** BEGIN Document **

The surface tension of water in contact with air is given as 0.0725 N/m. The pressure outside a droplet of water of diameter 0.02 mm is atmospheric (10.32 N/cm²). Calculate the pressure within the droplet of water.

Pressure Inside a Water Droplet

Problem Statement

Given Data

Surface Tension, $\sigma = 0.0725 \, \text{N/m}$
Droplet Diameter, $d = 0.02 \, \text{mm}$
Outside Pressure, $P_{out} = 10.32 \, \text{N/cm}^2$

Solution

1. Convert All Units to SI

For consistency, we convert the diameter and outside pressure to their standard SI units (meters and N/m²).

$$ d = 0.02 \, \text{mm} = 0.02 \times 10^{-3} \, \text{m} $$

$$ P_{out} = 10.32 \, \frac{\text{N}}{\text{cm}^2} \times \frac{10000 \, \text{cm}^2}{1 \, \text{m}^2} $$ $$ P_{out} = 103200 \, \text{N/m}^2 $$

2. Calculate Excess Pressure (p)

The excess pressure inside a spherical droplet due to surface tension is given by the Young-Laplace equation.

$$ p = \frac{4\sigma}{d} $$ $$ p = \frac{4 \times 0.0725 \, \text{N/m}}{0.02 \times 10^{-3} \, \text{m}} $$ $$ p = \frac{0.29}{0.00002} \, \text{N/m}^2 $$ $$ p = 14500 \, \text{N/m}^2 $$

3. Calculate Total Pressure Inside the Droplet ($P_{in}$)

** END Document **
** BEGIN Source data **

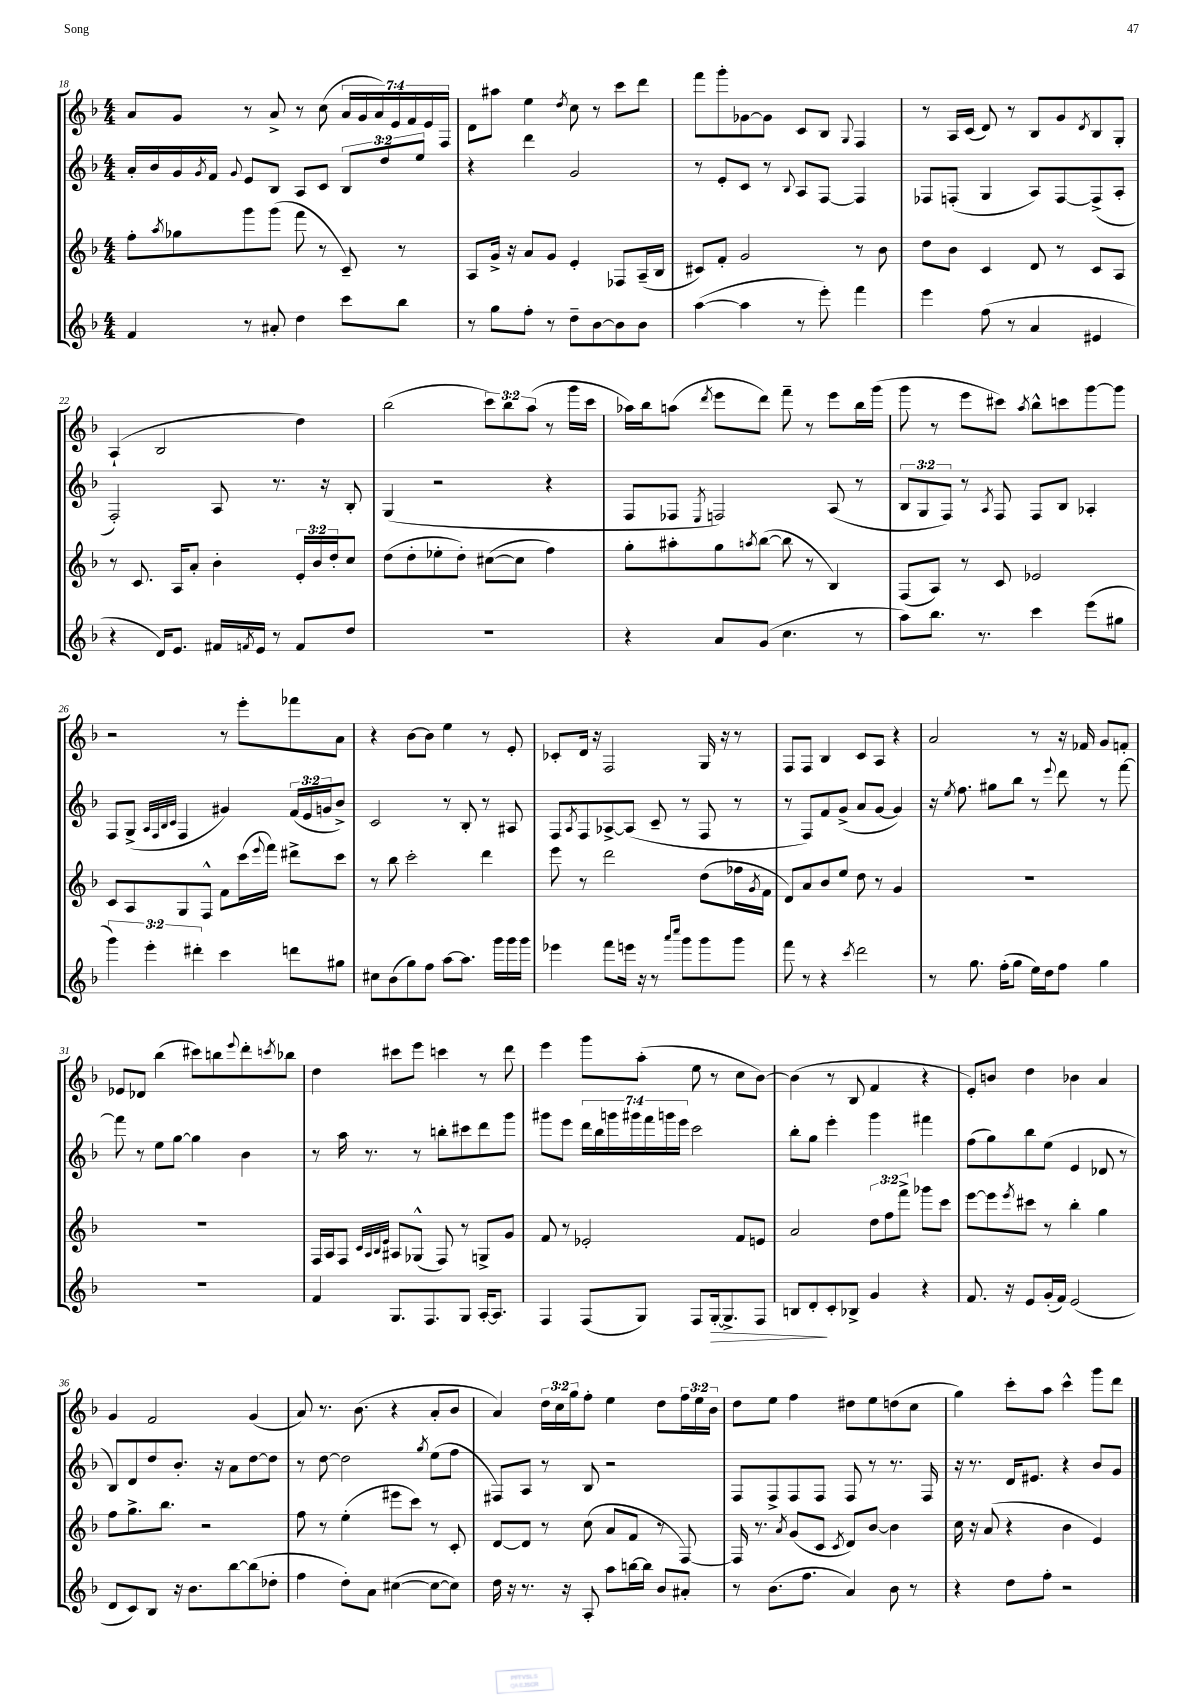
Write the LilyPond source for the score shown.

<<
\new StaffGroup <<
\new Staff = "s0" {
    \clef treble \key f \major \numericTimeSignature \time 4/4 \override Staff.TupletNumber.text = #tuplet-number::calc-fraction-text
    a'8 g'8 r8 a'8-> r8 c''8( \tuplet 7/4 { a'16 g'16 a'16) e'16 f'16 e'16 f16 } |
    d'8 ais''8 e''4 \acciaccatura { d''8 } c''8 r8 c'''8 d'''8 |
    f'''8 g'''8-. ges'8~ ges'8 c'8 bes8 \appoggiatura { g8 } f4 |
    r8 a16 c'16( d'8) r8 bes8 g'8 \acciaccatura { d'8 } bes8 g8-. |
    a4-!( bes2 d''4) |
    bes''2( \tuplet 3/2 { c'''8) bes''8 a''8( } r8 g'''16 c'''16 |
    aes''16) bes''16 a''8( \acciaccatura { d'''8 } e'''8 d'''8) f'''8-- r8 e'''8 bes''16 g'''16( |
    g'''8 r8 e'''8 cis'''8) \acciaccatura { a''8 } bes''8-^ c'''8 g'''8~ g'''8 |
    r2 r8 e'''8-. fes'''8 a'8 |
    r4 bes'8~ bes'8 e''4 r8 e'8-. |
    ces'8-. d'16 r16 f2 g16 r16 r8 |
    f8 f8 bes4 c'8 a8 r4 |
    a'2 r8 r16 fes'16 g'8 f'8-. |
    ees'8 des'8 bes''4( cis'''8) b''8 \appoggiatura { e'''8 } d'''8-. \acciaccatura { c'''8 } bes''8 |
    d''4 cis'''8 e'''8 c'''4 r8 d'''8 |
    e'''4 g'''8 a''8-.( e''8 r8 c''8 bes'8~) |
    bes'4( r8 bes8 f'4 r4 |
    e'8-.) b'8 d''4 bes'4 a'4 |
    g'4 f'2 g'4( |
    a'8) r8. bes'8.( r4 a'8-. bes'8 |
    a'4) \tuplet 3/2 { d''16 c''16 g''16 } f''8-. e''4 d''8 \tuplet 3/2 { f''16 e''16 bes'16 } |
    d''8 e''8 f''4 dis''8 e''8 d''8( c''8 |
    g''4) c'''8-. a''8 c'''4-^ g'''8 d'''8 \bar "|." |
}
\new Staff = "s1" {
    \clef treble \key f \major \numericTimeSignature \time 4/4 \override Staff.TupletNumber.text = #tuplet-number::calc-fraction-text
    a'16-. bes'16 g'16 \acciaccatura { g'8 } f'16 \appoggiatura { g'8 } e'8 bes8 a8 c'8 \tuplet 3/2 { bes8 d''8 e''8 } |
    r4 d'''4 g'2 |
    r8 e'8-. c'8 r8 \appoggiatura { bes8 } a8 f8~ f4 |
    fes8 f8-.( g4 a8) f8~ f8->( a8-. |
    f2-.) a8 r8. r16 bes8-. |
    g4( r2 r4 |
    f8 fes8 \acciaccatura { e8 } f2) a8( r8 |
    \tuplet 3/2 { bes8 g8 f8) } r8 \acciaccatura { a8 } f8 f8 bes8 aes4-. |
    f8 g8->( \grace { a32 f32 bes32 c'32 } f4 gis'4) \tuplet 3/2 { f'16( e'16 g'16 } bes'8->) |
    c'2 r8 bes8-. r8 ais8 |
    f8 \acciaccatura { a8 } f8 aes8~-> aes8( c'8-- r8 f8 r8 |
    r8 f8) f'8 g'8->( a'8 g'8~ g'4) |
    r16 \acciaccatura { e''8 } f''8. gis''8 bes''8 r8 \appoggiatura { e'''8 } d'''8 r8 f'''8~ |
    f'''8 r8 e''8 g''8~ g''4 bes'4 |
    r8 a''16 r8. r8 b''8-. cis'''8 d'''8 g'''8 |
    gis'''8 e'''8 \tuplet 7/4 { d'''16 bes''16 g'''16 gis'''16 f'''16 g'''16 e'''16 } c'''2 |
    bes''8-. g''8 e'''4-. g'''4 fis'''4 |
    f''8( g''8) bes''8 e''8( e'4 des'8 r8 |
    bes8) d'8 d''8 bes'8.-. r16 a'8 d''8~ d''8 |
    r8 d''8~ d''2 \acciaccatura { g''8 } e''8( f''8 |
    fis8) a8 r8 bes8 r2 |
    f8 f8-> f8 f8 f8 r8 r8. f16 |
    r16 r8. d'16 eis'8. r4 bes'8 g'8 \bar "|." |
}
\new Staff = "s2" {
    \clef treble \key f \major \numericTimeSignature \time 4/4 \override Staff.TupletNumber.text = #tuplet-number::calc-fraction-text
    f''8-. \acciaccatura { a''8 } ges''8 g'''8 g'''8( f'''8 r8 c'8--) r8 |
    a8 g'16-> r16 a'8 g'8 e'4-. fes8 a16--( bes16 |
    cis'8) f'8-. g'2 r8 bes'8 |
    d''8 bes'8 c'4 d'8 r8 c'8 a8 |
    r8 c'8. a16 a'8-. bes'4-. \tuplet 3/2 { e'16-. bes'16 d''16-. } c''8 |
    d''8( d''8-. ees''8-. d''8-.) cis''8~( cis''8 f''4) |
    g''8-. ais''8-. g''8 \acciaccatura { a''8 } bes''8~( bes''8 r8 bes4) |
    f8( a8) r8 c'8 ees'2 |
    c'8 a8 g8 f8-^ f'8 c'''16( \appoggiatura { e'''8 } f'''16) dis'''8-> c'''8 |
    r8 bes''8 c'''2-. d'''4 |
    e'''8 r8 d'''2 d''8( fes''16 \acciaccatura { g'8 } f'16 |
    d'8) a'8 bes'8 e''8 d''8 r8 g'4 |
    R1 |
    R1 |
    f16 a16 f8 \grace { c'32 a32 bes32 e'32 } ais8 ges8-^( f8) r8 g8-> g'8 |
    f'8 r8 ees'2-. f'8 e'8 |
    a'2 \tuplet 3/2 { d''8 f''8 f'''8-> } ges'''8 c'''8 |
    e'''8~ e'''8 \acciaccatura { e'''8 } cis'''8 r8 bes''4-. g''4 |
    f''8 g''8.-> bes''8. r2 |
    f''8 r8 e''4-.( eis'''8 c'''8) r8 c'8-. |
    d'8~ d'8 r8 c''8( a'8 f'8 r8 f8~) |
    f16 r8. \acciaccatura { a'8 } g'8( c'8 \acciaccatura { c'8 } d'8) bes'8~ bes'4 |
    c''16 r16 a'8( r4 bes'4 e'4) \bar "|." |
}
\new Staff = "s3" {
    \clef treble \key f \major \numericTimeSignature \time 4/4 \override Staff.TupletNumber.text = #tuplet-number::calc-fraction-text
    f'4 r8 ais'8-. d''4 c'''8 bes''8 |
    r8 g''8 f''8-. r8 d''8-- bes'8~ bes'8 bes'8 |
    a''4~( a''4 r8 e'''8-.) f'''4 |
    e'''4 f''8( r8 a'4 eis'4 |
    r4 d'16) e'8. fis'16 \acciaccatura { f'8 } e'16 r8 f'8 d''8 |
    R1 |
    r4 a'8 g'8( c''4. r8 |
    a''8) bes''8. r8. c'''4 e'''8( gis''8 |
    \tuplet 3/2 { g'''4) e'''4-. dis'''4-. } c'''4 d'''8 gis''8 |
    cis''8 bes'8( g''8) f''8 a''8~ a''8. g'''16 g'''16 g'''16 |
    ees'''4 f'''8 e'''16 r16 r8 \grace { a'''16 c''''16 } g'''8 g'''8 g'''8 |
    f'''8 r8 r4 \acciaccatura { c'''8 } d'''2 |
    r8 g''8. f''16-.( g''8 e''16) d''16 f''8 g''4 |
    R1 |
    f'4 g8. f8. g8 a16~-. a8. |
    f4 f8( g8) f8 g16~-.\> g8.-> f8 |
    b8 d'8-.\! c'8-. bes8-> g'4 r4 |
    f'8. r16 e'8 g'16-.( f'16) e'2( |
    d'8 c'8) bes8 r16 bes'8. bes''8~ bes''8( des''8-. |
    f''4 d''8-.) a'8 cis''4~( cis''8~ cis''8) |
    d''16 r16 r8. r16 a8-. a''8 b''16~ b''16 bes'8 ais'8-. |
    r8 bes'8.( f''8. a'4) bes'8 r8 |
    r4 d''8 f''8-. r2 \bar "|." |
}
>>
>>
\layout { \context { \Score currentBarNumber = #18 } }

** END Source data **

_Objective 1_:
According to the droplet pressure text, what is the excess pressure inside the droplet due to surface tension?
_Objective 2_:
Select every line of the entries that contains the string "grace", and treat case as significant.
The entries and the droplet pressure text were taken from unrelated sources.

_Correct result 1_:
14500 N/m²

_Correct result 2_:
    f8 g8->( \grace { a32 f32 bes32 c'32 } f4 gis'4) \tuplet 3/2 { f'16( e'16 g'16 } bes'8->) |
    f16 a16 f8 \grace { c'32 a32 bes32 e'32 } ais8 ges8-^( f8) r8 g8-> g'8 |
    ees'''4 f'''8 e'''16 r16 r8 \grace { a'''16 c''''16 } g'''8 g'''8 g'''8 |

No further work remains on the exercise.